Eye on IPRs, May 2024: Lululemon Earns Partial IPR Win Against Nike; USPTO Issues Proposed IPR Rules | Erise IP
Every month, Erise’s patent attorneys review the latest inter partes review cases and news to bring you the stories that you should know about:
PTAB issues initial decisions on Lululemon-Nike IPRs
Lululemon, whose Mirror Home Gym and related apps are accused of infringing on six Nike patents relating to fitness tracking, earned a partial victory from the Patent Trial and Appeal Board this month.
In separate decisions, the PTAB ruled all five challenged claims of U.S. Patent No. 10,232,220 and 12 of 20 challenged claims of U.S. Patent No. 9,278,256 are unpatentable. Lululemon has also filed for IPR on the four other asserted patents; those IPRs have been instituted and are pending decisions. Nike’s U.S. District Court case against Lululemon has been stayed pending all six IPR decisions.

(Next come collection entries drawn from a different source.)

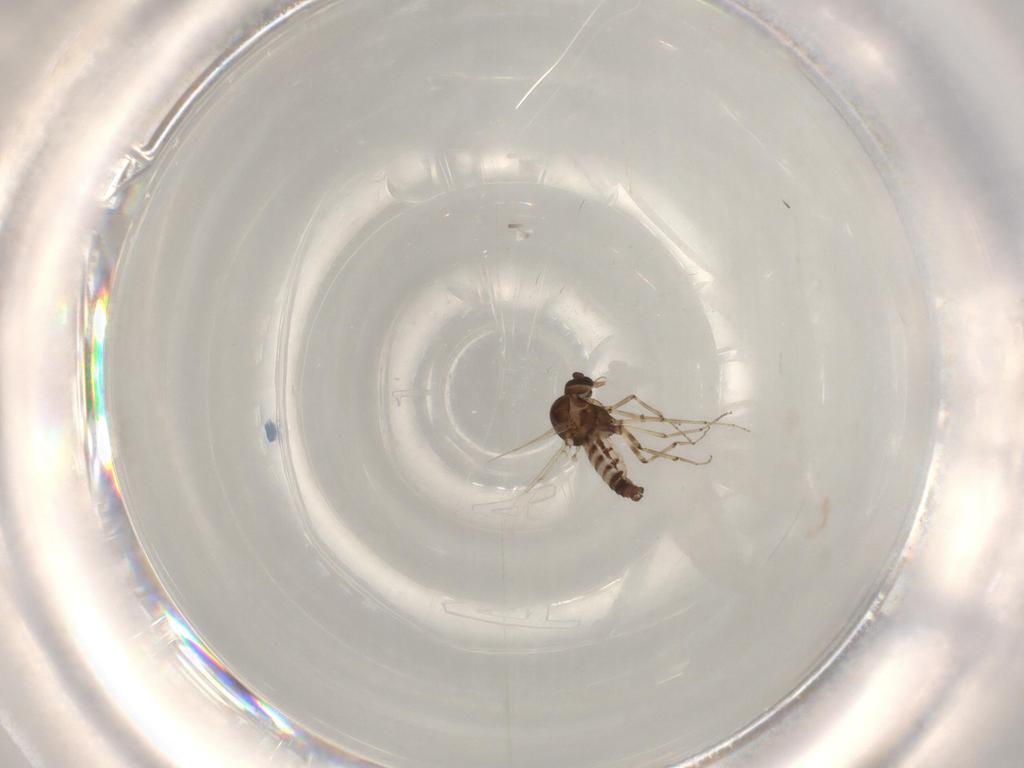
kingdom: Animalia
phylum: Arthropoda
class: Insecta
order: Diptera
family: Ceratopogonidae
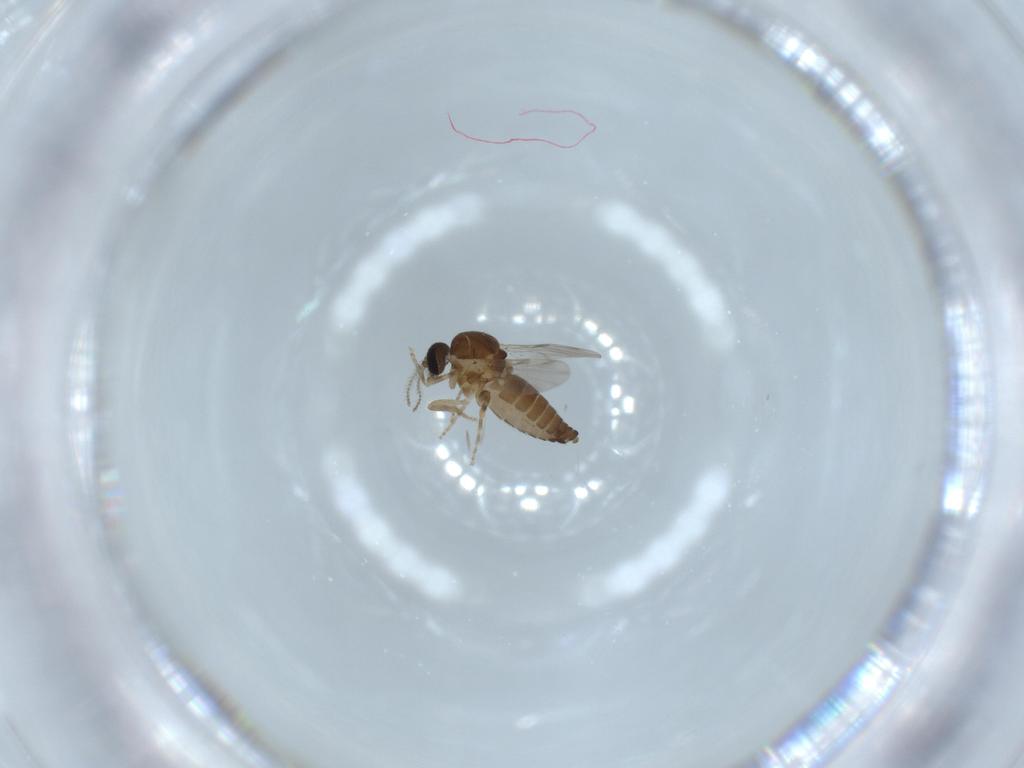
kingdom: Animalia
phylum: Arthropoda
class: Insecta
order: Diptera
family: Ceratopogonidae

The ’220 patent describes a system allowing users to record, track, and share their athletic activities, while the ’256 patent discloses examples of the invention that allow a user to challenge one or more other users to a competition and to display a comparison of substantially real-time athletic performance data.
The other four patents outline methods for users to track workout intensity and heart rate; to track, collect, and analyze data received from a user-worn device to determine when the user has earned a streak reward; to calculate a score that represents a user’s fitness; and to transmit data from a sensor to a piece of workout equipment.

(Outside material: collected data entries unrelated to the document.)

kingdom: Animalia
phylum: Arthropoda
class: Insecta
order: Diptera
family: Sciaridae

Lululemon bought Mirror’s parent company in June 2020 and has rebranded the interactive home gym, which is now called the lululemon Studio Mirror.
Proposed PTAB rules changes
IP Watchdog covered the release of the U.S. Patent and Trademark Office’s Notice of Proposed Rulemaking (NPRM) regarding IPR and post-grant review (PGR) proceedings before the Patent Trial and Appeal Board (PTAB).
The proposed rules are a revision from an Advance Notice of Proposed Rulemaking issued a year ago that drew more than 14,500 comments. The NPRM addresses how the PTAB will determine whether to institute an IPR or PGR proceeding with regard to serial petitions, parallel petitions, and petitions implicating the same or substantially the same art or arguments previously presented to the USPTO. The proposed rules also provide a separate briefing process for discretionary institution arguments and align the procedures for termination of proceedings pre- and post-institution.
According to the NPRM, comments were mixed as to whether the definition of a serial petition should apply to petitions filed by parties other than the original petitioner, and what degree of relationship between the parties is sufficient to bring a subsequent petition under the definition of a serial petition.
Commenters also wanted more clarity regarding the difference in timing between petitions the USPTO deems to be filed in parallel and those it deems to be filed serially. The USPTO revised its proposal to define a parallel petition in the rule as one filed during the time period for filing a patent owner preliminary response in the first proceeding.